DATA SHOWN ::
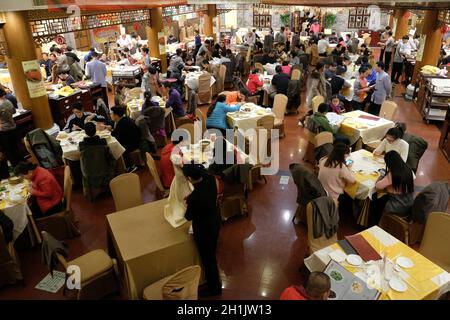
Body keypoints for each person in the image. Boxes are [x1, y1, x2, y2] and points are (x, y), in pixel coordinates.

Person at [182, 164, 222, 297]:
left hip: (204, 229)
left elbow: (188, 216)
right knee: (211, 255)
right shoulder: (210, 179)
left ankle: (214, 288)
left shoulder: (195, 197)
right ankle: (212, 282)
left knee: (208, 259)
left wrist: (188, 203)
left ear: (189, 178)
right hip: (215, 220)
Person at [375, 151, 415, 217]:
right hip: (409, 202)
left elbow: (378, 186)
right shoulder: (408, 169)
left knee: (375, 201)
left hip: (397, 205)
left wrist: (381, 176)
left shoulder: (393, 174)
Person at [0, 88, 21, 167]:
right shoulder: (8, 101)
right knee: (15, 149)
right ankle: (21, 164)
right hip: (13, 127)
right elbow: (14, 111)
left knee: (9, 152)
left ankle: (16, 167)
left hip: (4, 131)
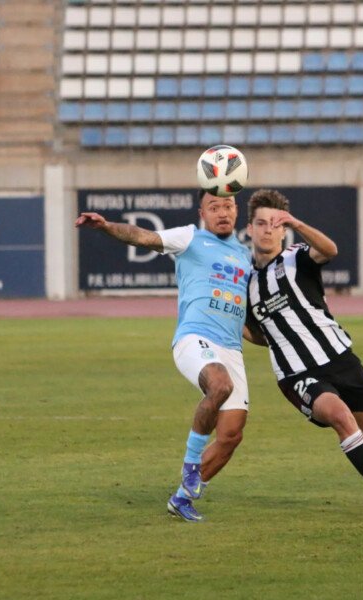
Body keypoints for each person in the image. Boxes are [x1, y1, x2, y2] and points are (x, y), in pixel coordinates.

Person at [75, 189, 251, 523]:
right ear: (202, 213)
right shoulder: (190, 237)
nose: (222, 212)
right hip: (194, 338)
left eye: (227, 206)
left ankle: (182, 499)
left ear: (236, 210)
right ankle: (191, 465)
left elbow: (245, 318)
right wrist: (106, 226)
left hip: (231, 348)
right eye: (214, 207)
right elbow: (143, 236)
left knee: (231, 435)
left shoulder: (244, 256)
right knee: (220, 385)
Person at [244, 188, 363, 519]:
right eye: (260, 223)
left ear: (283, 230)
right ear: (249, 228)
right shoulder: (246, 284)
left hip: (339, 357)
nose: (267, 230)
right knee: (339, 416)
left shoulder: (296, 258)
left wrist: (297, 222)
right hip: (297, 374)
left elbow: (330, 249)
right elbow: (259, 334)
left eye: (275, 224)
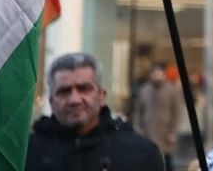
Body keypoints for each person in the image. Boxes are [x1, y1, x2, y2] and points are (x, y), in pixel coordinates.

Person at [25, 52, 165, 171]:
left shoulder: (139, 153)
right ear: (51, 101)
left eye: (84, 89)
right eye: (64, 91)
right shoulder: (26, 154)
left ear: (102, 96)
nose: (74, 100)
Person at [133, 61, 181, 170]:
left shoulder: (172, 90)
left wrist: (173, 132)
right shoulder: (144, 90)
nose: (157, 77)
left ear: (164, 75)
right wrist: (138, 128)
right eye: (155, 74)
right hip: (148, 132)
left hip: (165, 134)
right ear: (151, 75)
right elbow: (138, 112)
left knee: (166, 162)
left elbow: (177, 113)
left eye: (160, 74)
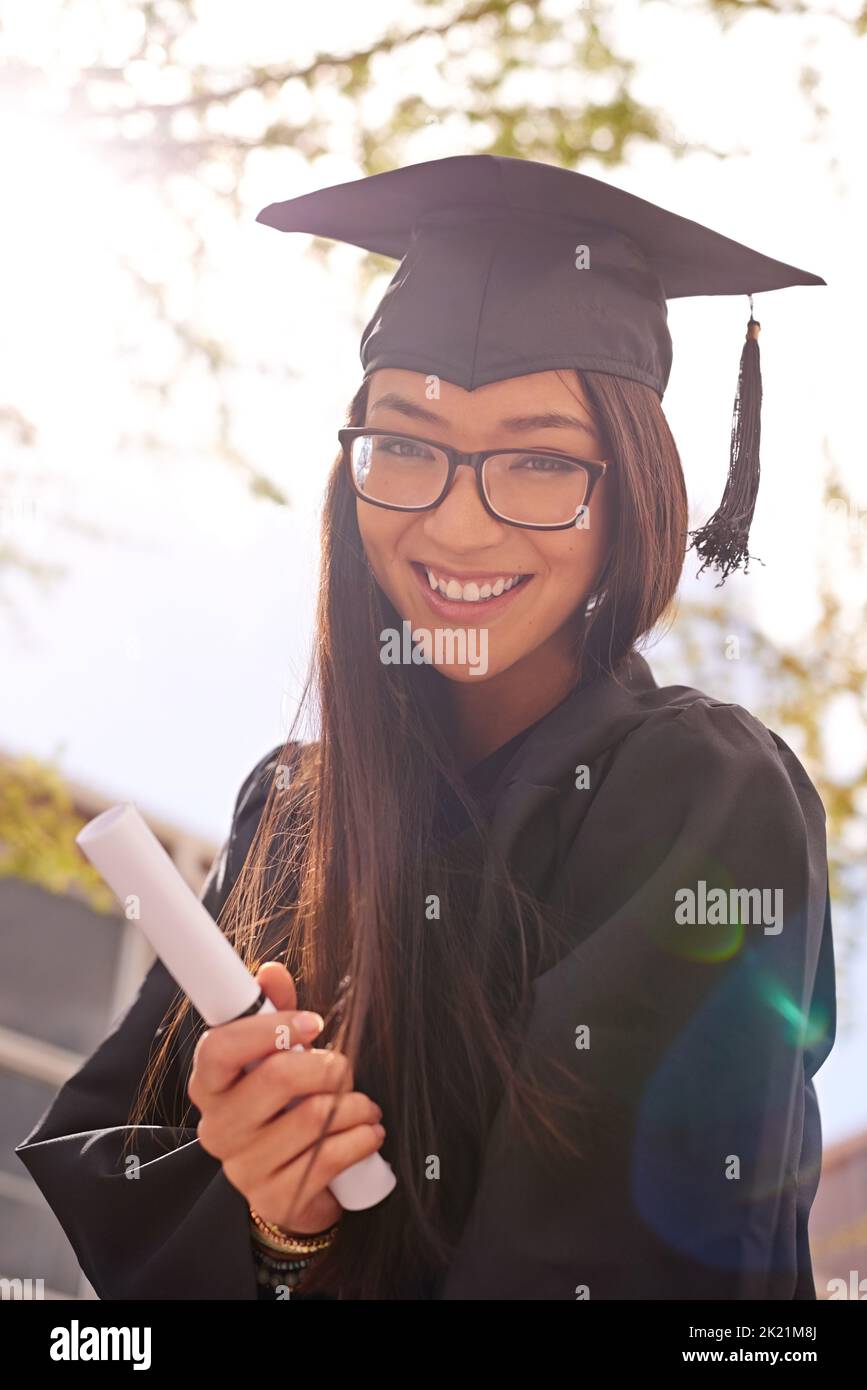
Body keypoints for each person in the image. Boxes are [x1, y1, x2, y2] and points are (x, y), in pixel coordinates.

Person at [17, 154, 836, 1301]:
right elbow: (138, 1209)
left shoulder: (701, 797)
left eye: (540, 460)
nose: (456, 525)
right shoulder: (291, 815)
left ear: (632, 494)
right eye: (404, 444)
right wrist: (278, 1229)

ACTIVITY :: Would you return the material above exactly, apart from its pictures?

RESPONSE BELOW ::
Body keypoints for each person in the image. Boxes are [x1, y1, x2, y2] and points are (x, y), in pixel coordinates.

Person at [182, 164, 222, 297]:
left hip: (204, 229)
left elbow: (188, 216)
right knee: (211, 255)
right shoulder: (210, 179)
left ankle: (214, 288)
left shoulder: (195, 197)
right ankle: (212, 282)
left knee: (208, 259)
left wrist: (188, 203)
left ear: (189, 178)
right hip: (215, 220)
Person at [375, 151, 415, 217]:
right hip: (409, 202)
left elbow: (378, 186)
right shoulder: (408, 169)
left knee: (375, 201)
left hip: (397, 205)
left wrist: (381, 176)
left shoulder: (393, 174)
Person at [0, 88, 21, 167]:
right shoulder: (8, 101)
right knee: (15, 149)
right ankle: (21, 164)
right hip: (13, 127)
right elbow: (14, 111)
left knee: (9, 152)
left ankle: (16, 167)
left hip: (4, 131)
Body keypoints for each person in the image. Boxes are [x1, y1, x2, y2] and points are (x, y), in pixel coordinates.

Person at [75, 189, 251, 523]:
right ear: (202, 213)
right shoulder: (190, 237)
nose: (222, 212)
right hip: (194, 338)
left eye: (227, 206)
left ankle: (182, 499)
left ear: (236, 210)
right ankle: (191, 465)
left elbow: (245, 318)
right wrist: (106, 226)
left hip: (231, 348)
right eye: (214, 207)
right elbow: (143, 236)
left knee: (231, 435)
left shoulder: (244, 256)
right knee: (220, 385)
Person at [244, 188, 363, 519]:
right eye: (260, 223)
left ear: (283, 230)
right ear: (249, 228)
right shoulder: (246, 284)
left hip: (339, 357)
nose: (267, 230)
right knee: (339, 416)
left shoulder: (296, 258)
left wrist: (297, 222)
right hip: (297, 374)
left elbow: (330, 249)
right elbow: (259, 334)
left eye: (275, 224)
Body keypoints for each person in the image. Boxes are [x1, y1, x2, y2] and points are (x, y), in pixel coordinates.

Person at [25, 52, 165, 171]:
left shoulder: (139, 153)
right ear: (51, 101)
left eye: (84, 89)
right eye: (64, 91)
right shoulder: (26, 154)
left ear: (102, 96)
nose: (74, 100)
Person at [133, 61, 181, 170]:
left shoulder: (172, 90)
left wrist: (173, 132)
right shoulder: (144, 90)
nose: (157, 77)
left ear: (164, 75)
right wrist: (138, 128)
right eye: (155, 74)
right hip: (148, 132)
left hip: (165, 134)
right ear: (151, 75)
right elbow: (138, 112)
left knee: (166, 162)
left elbow: (177, 113)
left eye: (160, 74)
Body keypoints for each person in the image. Boxes are [x1, y1, x2, y2] and points are (x, y), in pixel coordinates.

Person at [17, 154, 836, 1301]:
right elbow: (138, 1209)
left shoulder: (701, 797)
left eye: (540, 460)
nose: (456, 525)
right shoulder: (291, 815)
left ear: (632, 494)
right eye: (404, 444)
right wrist: (278, 1229)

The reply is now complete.